I may be reading a bit into your request, but are you in a situation where
you go through the pain of having to redevelop (or copy) prompt windows from
program to program to program. If there is little variation in the layout
of the display, it sounds like a good reason to create service program
procedure. However, it needs to be done in such a way to not embed business
logic into it (as noted by others).

In my original suggestion, I said you could do this with a table. Another
option is to pass in a procedure pointer.
storeSelection = displayPrompt( %pAddr( promptStore ) ); statusSelection =
displayPrompt( %pAddr( promptStatus ) );

That way your business logic for what information to display is not within
the displayPrompt procedure.

-Kurt

-----Original Message-----
From: rpg400-l-bounces@xxxxxxxxxxxx [mailto:rpg400-l-bounces@xxxxxxxxxxxx]
On Behalf Of Scott Klement
Sent: Monday, April 16, 2012 3:45 PM
To: RPG programming on the IBM i / System i
Subject: Re: Prompt Service Program.

Hi Michael,

On 4/16/2012 3:08 PM, Michael Schutte wrote:

/free
store = StorePrompt();
status = StatusPrompt();
/end-free

Both prompts would display a list in a window.



In my opinion, this isn't a good design.

a) The procedures StorePrompt and StatusPrompt do two things: (1) they
perform the business/database logic needed to get a list of potential values
for a field and (2) they perform the UI logic to load, display and read the
results of a screen/window.

In my opinion, a subprocedure should serve one purpose so this should be
divided into two procedures.

b) What if you needed a list of (for example) valid stores for some other
purpose besides an F4=Prompt screen? With your design, you'd have to
re-code the logic to retrieve the values. If the business rules ever
change, now you have two (or more) places to re-code the logic. (This is
strongly related to reason "a", above)

c) What if you wanted to use a different UI besides green screen?! Since
your business logic and display logic are intermixed, you'd have to rewrite
the logic.

d) Mixing completely unrelated business logic together in the same service
program will definitely become awkward. You will have the potential
(depending on how you design the file access) for hundreds of files to be
opened when you only needed one.

e) Mixing so many unrelated functions together also makes maintenance more
difficult. This object has to be re-tested and re-promoted each time you
change any of the internal "prompt procedures." With hundreds of them
included, this might mean that this service program is replaced frequently
for completely unrelated purposes. This makes it likely that two
programmers will need to make changes at the same time to the same srvpgm.

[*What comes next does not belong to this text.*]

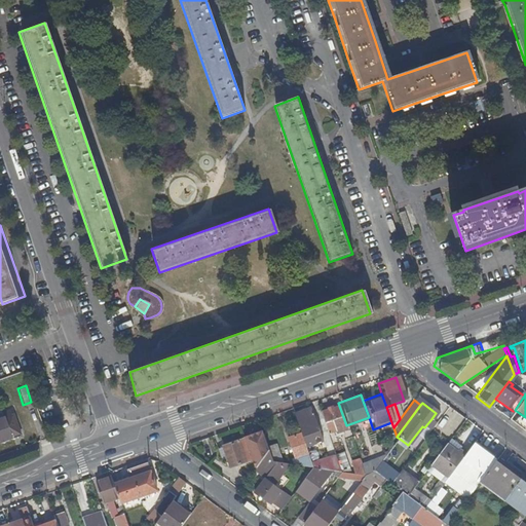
[(309,407),(292,414),(298,431),(301,442),(320,436),(309,407)]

f) It doesn't make any sense to me that these are grouped together purely
because they're both invoked by "F4=Prompt"? Is the fact that they both
prompt for information REALLY the defining characteristic of each? Example:
you have a procedure described as "choosing a store number" -- what's the
most important part of that description? Is it "choosing"? Or "store
number"? I'd definitely say the latter. But, you seem to think the fact
that the user is choosing something is the defining characteristic... and I
can't agree with that. When you finally graduate into a modern display
paradigm, are you going to have a ListBox service program with all list box
procedures, and a RadioButton service program will all procedures that use
that, and a SpinButton service program will all procedures that use spin
buttons? Seems to me it's more important to group by business function
rather than the type of UI panel you are using.

In my opinion, this isn't a good design.